Alors que la pandémie de Covid-19 est toujours aussi virulente à travers le monde, le gouvernement singapourien décide d’exploiter un peu plus les données recueillies grâce à son application de contact tracing. Certains experts en cybersécurité craignaient que cela puisse devenir réalité… Singapour vient d’annoncer que les données de TraceTogether pourraient servir aux policiers dans le cadre des futures enquêtes criminelles.

TraceTogether se transforme en outil de surveillance de masse

C’est très clairement le début d’une politique de surveillance de masse. C’est précisément ce que soulevait Le Temps il y a quelques mois. Ce média suisse titrait le 6 mai 2020 : « À Singapour, le traçage par app dégénère en surveillance de masse ». En effet, le 21 avril 2020, alors que TraceTogether ne séduisait pas, Lee Hsien Loong, Premier ministre de Singapour avait décidé d’aller plus loin en insistant : « nous devons utiliser pleinement la technologie pour retracer le parcours des personnes infectées par le virus ». Un haut responsable de la santé du pays avait même demandé que TraceTogether devienne obligatoire.

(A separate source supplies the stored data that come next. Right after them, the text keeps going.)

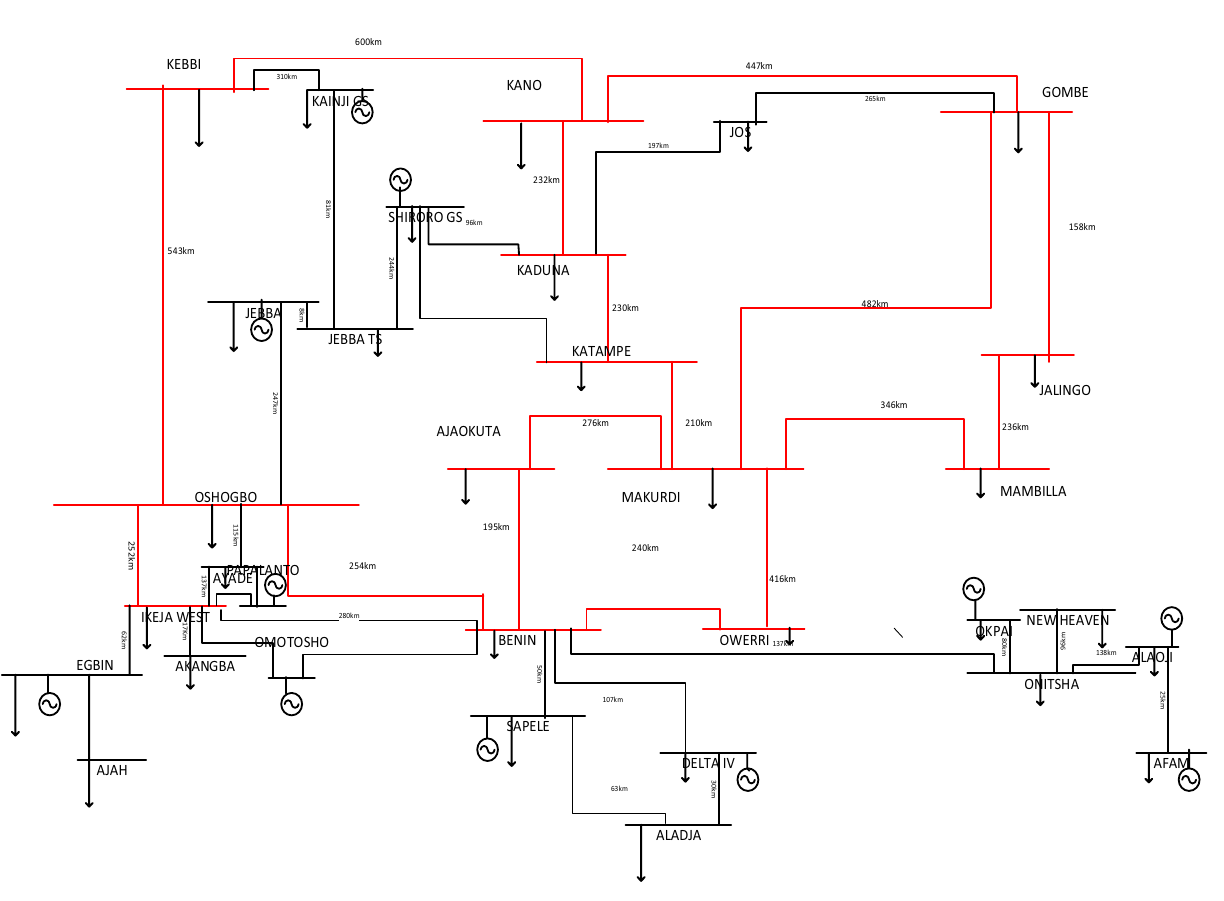
Fig. 3 Single line diagram of the integrated 750-kV Nigerian transmission Super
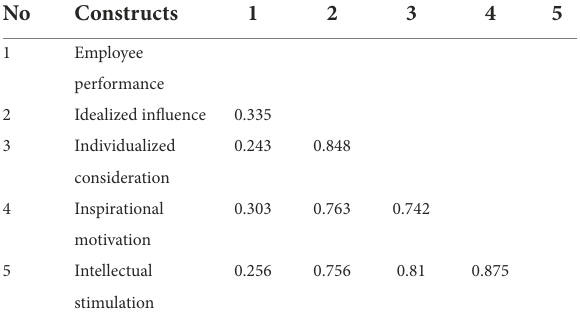
TABLE 3 Discriminant validity using HTMT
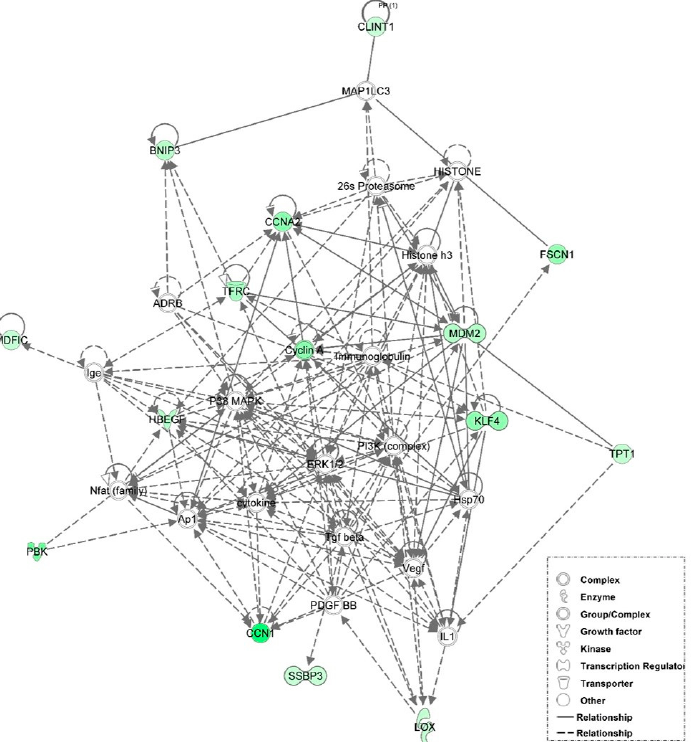
Figure 6. Network mapping of miR-145 target genes. MiR-145 expression in the adipose tissue increased from E18 to D3. MiR-145 target genes found to be downregulated during this period include those associated with cellular development, cellular growth and proliferation and cellular movement. Green molecules were significantly ( p < 0.05) downregulated from E18 to D3. Solid lines indicate a direct interaction and dashed lines indicate an indirect interaction.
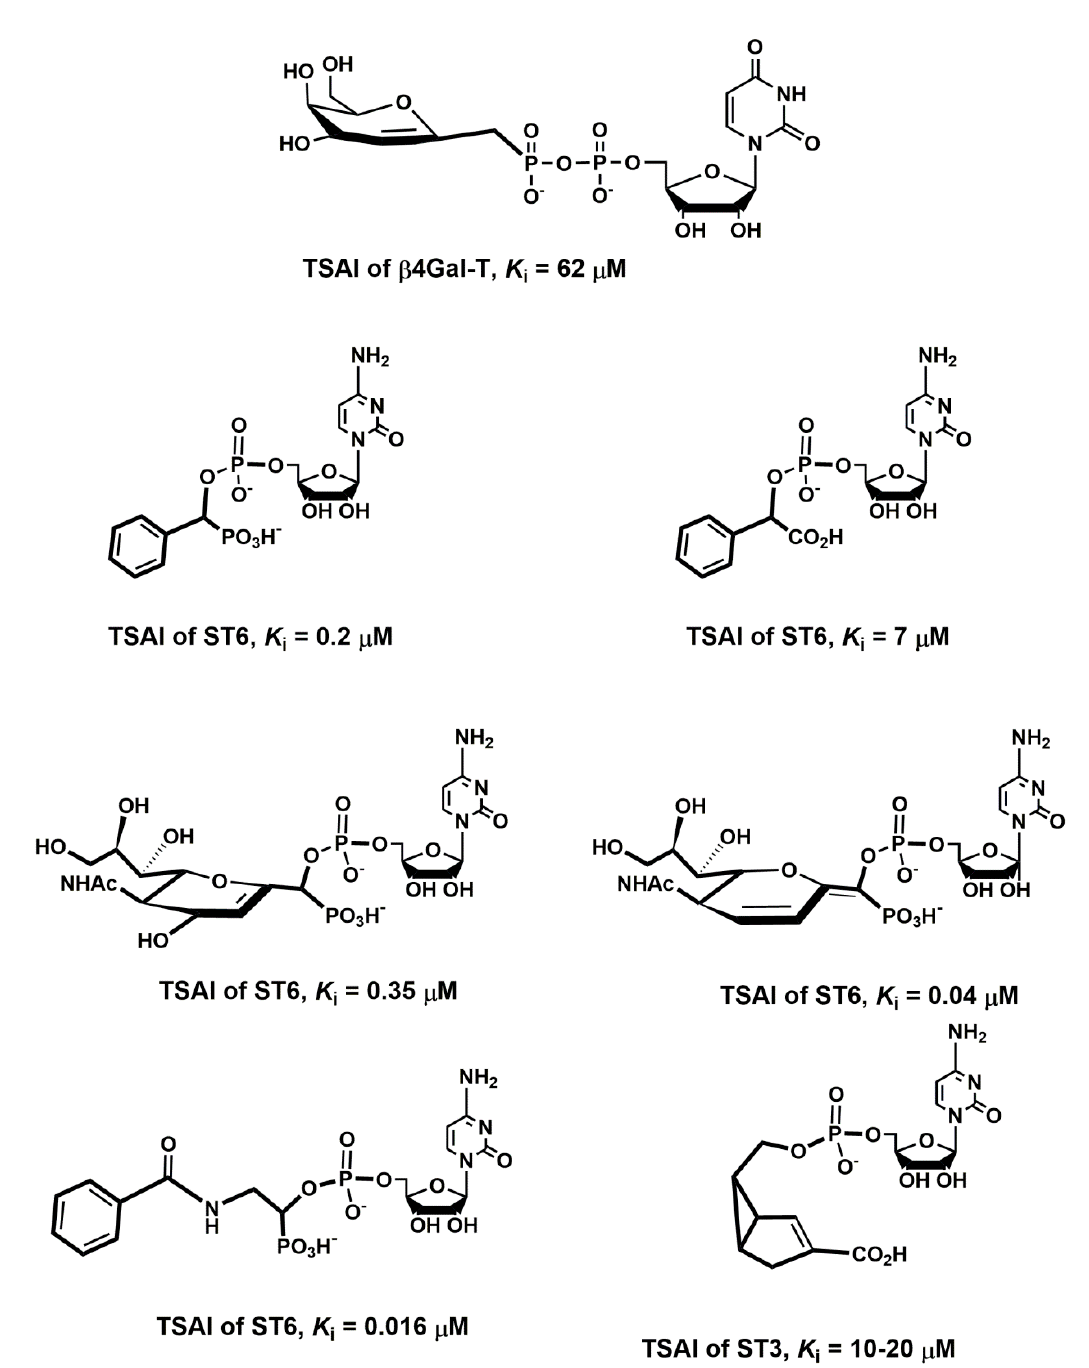
Figure 21. Schematic representation of selected transition state analog inhibitors.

Résultat, à ce jour l’application TraceTogether ne compte pas moins de 4,2 millions d’utilisateurs contre à peine 1 million en avril. Le gouvernement a réussi son pari. La cité-État décide aujourd’hui d’aller un cran plus loin. Les données récoltées ne serviront plus uniquement à aider à contrôler la pandémie de Covid-19, elles serviront également à la police locale dans le cadre d’enquêtes criminelles. Singapour a confirmé que ses forces de l’ordre pourront accéder aux données recueillies par l’application de contact tracing.

La cité-État va bien au-delà de son engagement initial

Comme l’application française TousAntiCovid, TraceTogether fonctionne grâce au Bluetooth pour détecter les autres utilisateurs ayant également téléchargé l’application, à moins de 2 mètres. Cela permet d’identifier des personnes qui ont été en contact. On imagine très bien comment de telles données pourront servir dans le cadre des enquêtes criminelles que la police mènera prochainement. Pourtant, avant le lancement de l’app, le ministre des Affaires étrangères, Vivian Balakrishnan, avait insisté sur le fait que « les données ne seront jamais consultées à moins que l’utilisateur ne soit testé positif« .

Initialement, le ministre avait également déclaré que : « seule une équipe très limitée de médecins auront accès aux données ». Il estimait que cela serait nécessaire pour identifier l’activité d’un contact positif… Le discours a légèrement changé aujourd’hui. Le ministre de l’Intérieur, Desmond Tan, estime qu’en vertu du code de procédure pénale, la police de Singapour peut obtenir toutes les données, y compris les données issues de TraceTogether.

Quand un journaliste pose la question au ministre de l’Intérieur pour avoir son avis sur l’engagement pris à propos de la confidentialité des données, voici sa réponse : « la sécurité de nos citoyens est plus importante et c’est pour cette raison que nous n’excluons pas l’utilisation des données issues de TraceTogether dans des circonstances où cette sécurité serait affectée ». La police singapourienne joue un rôle clé depuis le début de la pandémie. Elle aide en réalité les autorités à identifier les malades. En revanche cette fois-ci, la cité-État va bien au-delà de son engagement initial et viole la vie privée de ses concitoyens.